▸ **Objective**
Can you give the part of the material that opens with the line containing "Document page, 1654x931 pixels." and runs through the end of the material as a Markdown table with columns "Row" and "Entry", numbering each line and leaving out blank lines?

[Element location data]
=-=-=
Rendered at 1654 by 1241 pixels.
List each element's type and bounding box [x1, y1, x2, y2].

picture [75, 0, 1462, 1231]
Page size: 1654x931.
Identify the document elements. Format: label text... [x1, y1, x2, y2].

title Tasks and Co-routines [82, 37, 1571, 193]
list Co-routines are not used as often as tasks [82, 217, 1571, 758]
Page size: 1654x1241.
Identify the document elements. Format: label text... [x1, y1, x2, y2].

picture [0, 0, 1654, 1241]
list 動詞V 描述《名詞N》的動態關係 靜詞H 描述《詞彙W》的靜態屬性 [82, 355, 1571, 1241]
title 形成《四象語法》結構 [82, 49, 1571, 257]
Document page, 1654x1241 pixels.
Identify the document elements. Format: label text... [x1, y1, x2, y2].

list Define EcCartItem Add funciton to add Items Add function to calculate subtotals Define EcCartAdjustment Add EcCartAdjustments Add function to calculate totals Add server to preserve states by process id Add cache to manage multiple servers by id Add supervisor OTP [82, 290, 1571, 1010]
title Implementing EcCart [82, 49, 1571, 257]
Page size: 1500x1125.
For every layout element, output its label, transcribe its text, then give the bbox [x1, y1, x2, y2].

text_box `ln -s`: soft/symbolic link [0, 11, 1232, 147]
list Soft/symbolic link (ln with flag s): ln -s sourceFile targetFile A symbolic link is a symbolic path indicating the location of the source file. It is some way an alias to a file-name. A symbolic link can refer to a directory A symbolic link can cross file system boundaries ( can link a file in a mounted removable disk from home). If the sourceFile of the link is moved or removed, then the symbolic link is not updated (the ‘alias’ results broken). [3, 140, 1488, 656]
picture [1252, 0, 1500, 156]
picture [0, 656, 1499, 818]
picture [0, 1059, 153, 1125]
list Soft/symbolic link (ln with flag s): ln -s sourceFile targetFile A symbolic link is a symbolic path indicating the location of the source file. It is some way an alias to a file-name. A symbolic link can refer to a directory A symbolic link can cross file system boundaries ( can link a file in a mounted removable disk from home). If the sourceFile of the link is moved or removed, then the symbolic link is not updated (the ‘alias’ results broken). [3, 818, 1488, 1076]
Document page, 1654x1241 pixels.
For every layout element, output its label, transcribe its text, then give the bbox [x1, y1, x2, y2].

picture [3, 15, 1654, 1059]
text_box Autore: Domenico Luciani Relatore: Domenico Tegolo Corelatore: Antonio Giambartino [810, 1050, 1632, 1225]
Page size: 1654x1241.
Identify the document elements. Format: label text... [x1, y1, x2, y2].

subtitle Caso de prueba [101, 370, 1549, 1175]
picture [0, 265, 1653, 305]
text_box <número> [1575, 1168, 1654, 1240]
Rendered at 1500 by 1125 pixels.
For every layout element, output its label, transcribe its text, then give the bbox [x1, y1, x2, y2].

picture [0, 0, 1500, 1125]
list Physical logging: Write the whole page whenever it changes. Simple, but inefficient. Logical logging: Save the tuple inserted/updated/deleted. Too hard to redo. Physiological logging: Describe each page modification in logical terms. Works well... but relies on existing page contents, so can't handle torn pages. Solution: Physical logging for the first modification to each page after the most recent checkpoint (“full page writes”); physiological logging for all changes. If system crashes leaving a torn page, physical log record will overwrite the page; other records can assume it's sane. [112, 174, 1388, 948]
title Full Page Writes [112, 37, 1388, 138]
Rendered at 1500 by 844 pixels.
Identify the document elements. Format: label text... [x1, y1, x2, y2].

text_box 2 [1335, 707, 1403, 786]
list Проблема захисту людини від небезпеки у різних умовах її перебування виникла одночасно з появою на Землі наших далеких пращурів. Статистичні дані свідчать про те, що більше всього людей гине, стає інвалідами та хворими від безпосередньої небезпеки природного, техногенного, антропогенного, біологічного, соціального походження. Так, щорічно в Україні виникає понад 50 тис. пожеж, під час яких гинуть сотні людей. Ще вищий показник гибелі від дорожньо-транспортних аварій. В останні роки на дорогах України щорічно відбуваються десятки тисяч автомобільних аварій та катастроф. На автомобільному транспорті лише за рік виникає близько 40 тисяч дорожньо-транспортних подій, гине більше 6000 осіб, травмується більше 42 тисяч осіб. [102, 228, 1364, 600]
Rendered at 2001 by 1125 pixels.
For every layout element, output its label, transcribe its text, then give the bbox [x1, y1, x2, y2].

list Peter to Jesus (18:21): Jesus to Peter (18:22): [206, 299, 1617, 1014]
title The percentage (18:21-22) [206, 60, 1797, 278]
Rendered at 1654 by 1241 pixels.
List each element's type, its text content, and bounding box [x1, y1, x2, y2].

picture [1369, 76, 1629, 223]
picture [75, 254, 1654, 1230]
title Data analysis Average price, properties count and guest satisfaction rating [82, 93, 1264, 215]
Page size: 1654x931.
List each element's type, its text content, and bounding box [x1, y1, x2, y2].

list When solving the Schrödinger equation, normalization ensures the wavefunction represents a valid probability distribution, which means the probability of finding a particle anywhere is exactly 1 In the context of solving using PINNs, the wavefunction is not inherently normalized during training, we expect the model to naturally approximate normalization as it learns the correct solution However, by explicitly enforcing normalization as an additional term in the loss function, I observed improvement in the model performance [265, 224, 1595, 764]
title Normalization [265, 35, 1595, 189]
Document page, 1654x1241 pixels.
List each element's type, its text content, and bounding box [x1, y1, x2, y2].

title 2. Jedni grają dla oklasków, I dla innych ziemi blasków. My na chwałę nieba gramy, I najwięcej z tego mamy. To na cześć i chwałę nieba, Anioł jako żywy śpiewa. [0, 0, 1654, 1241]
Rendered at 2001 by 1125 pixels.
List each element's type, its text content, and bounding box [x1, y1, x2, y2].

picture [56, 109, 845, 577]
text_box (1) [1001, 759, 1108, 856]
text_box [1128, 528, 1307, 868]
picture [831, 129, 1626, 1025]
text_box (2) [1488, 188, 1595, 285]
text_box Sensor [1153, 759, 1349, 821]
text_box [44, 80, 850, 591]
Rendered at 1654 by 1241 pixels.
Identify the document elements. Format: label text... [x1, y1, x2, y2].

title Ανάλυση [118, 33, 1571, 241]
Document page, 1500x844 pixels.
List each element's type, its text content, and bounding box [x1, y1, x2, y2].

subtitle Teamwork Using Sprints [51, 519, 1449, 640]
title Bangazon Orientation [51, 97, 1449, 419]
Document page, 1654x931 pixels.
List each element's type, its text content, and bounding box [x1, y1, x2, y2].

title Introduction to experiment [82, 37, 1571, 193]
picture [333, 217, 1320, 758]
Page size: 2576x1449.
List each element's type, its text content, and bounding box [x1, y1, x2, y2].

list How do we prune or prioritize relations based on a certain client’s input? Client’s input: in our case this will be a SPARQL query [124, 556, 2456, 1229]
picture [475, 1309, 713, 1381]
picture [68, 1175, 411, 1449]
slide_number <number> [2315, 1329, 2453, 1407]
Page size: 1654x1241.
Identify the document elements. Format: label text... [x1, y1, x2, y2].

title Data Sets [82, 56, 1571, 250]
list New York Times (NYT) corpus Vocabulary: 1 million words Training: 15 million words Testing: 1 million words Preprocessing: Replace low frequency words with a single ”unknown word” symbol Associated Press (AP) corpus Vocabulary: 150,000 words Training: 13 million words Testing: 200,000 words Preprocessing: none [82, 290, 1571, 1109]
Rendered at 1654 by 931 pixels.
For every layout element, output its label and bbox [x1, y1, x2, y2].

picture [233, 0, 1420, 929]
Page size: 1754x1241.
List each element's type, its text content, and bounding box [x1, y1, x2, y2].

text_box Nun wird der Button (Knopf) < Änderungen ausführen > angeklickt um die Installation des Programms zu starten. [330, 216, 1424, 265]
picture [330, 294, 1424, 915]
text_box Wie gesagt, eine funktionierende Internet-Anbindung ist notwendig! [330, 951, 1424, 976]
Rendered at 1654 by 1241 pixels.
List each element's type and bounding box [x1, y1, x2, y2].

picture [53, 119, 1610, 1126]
=-=-=
▸ **In response**
| Row | Entry |
|---|---|
| 1 | Document page, 1654x931 pixels. |
| 2 | List each element's type, its text content, and bounding box [x1, y1, x2, y2]. |
| 3 | title Introduction to experiment [82, 37, 1571, 193] |
| 4 | picture [333, 217, 1320, 758] |
| 5 | Page size: 2576x1449. |
| 6 | List each element's type, its text content, and bounding box [x1, y1, x2, y2]. |
| 7 | list How do we prune or prioritize relations based on a certain client’s input? Client’s input: in our case this will be a SPARQL query [124, 556, 2456, 1229] |
| 8 | picture [475, 1309, 713, 1381] |
| 9 | picture [68, 1175, 411, 1449] |
| 10 | slide_number <number> [2315, 1329, 2453, 1407] |
| 11 | Page size: 1654x1241. |
| 12 | Identify the document elements. Format: label text... [x1, y1, x2, y2]. |
| 13 | title Data Sets [82, 56, 1571, 250] |
| 14 | list New York Times (NYT) corpus Vocabulary: 1 million words Training: 15 million words Testing: 1 million words Preprocessing: Replace low frequency words with a single ”unknown word” symbol Associated Press (AP) corpus Vocabulary: 150,000 words Training: 13 million words Testing: 200,000 words Preprocessing: none [82, 290, 1571, 1109] |
| 15 | Rendered at 1654 by 931 pixels. |
| 16 | For every layout element, output its label and bbox [x1, y1, x2, y2]. |
| 17 | picture [233, 0, 1420, 929] |
| 18 | Page size: 1754x1241. |
| 19 | List each element's type, its text content, and bounding box [x1, y1, x2, y2]. |
| 20 | text_box Nun wird der Button (Knopf) < Änderungen ausführen > angeklickt um die Installation des Programms zu starten. [330, 216, 1424, 265] |
| 21 | picture [330, 294, 1424, 915] |
| 22 | text_box Wie gesagt, eine funktionierende Internet-Anbindung ist notwendig! [330, 951, 1424, 976] |
| 23 | Rendered at 1654 by 1241 pixels. |
| 24 | List each element's type and bounding box [x1, y1, x2, y2]. |
| 25 | picture [53, 119, 1610, 1126] |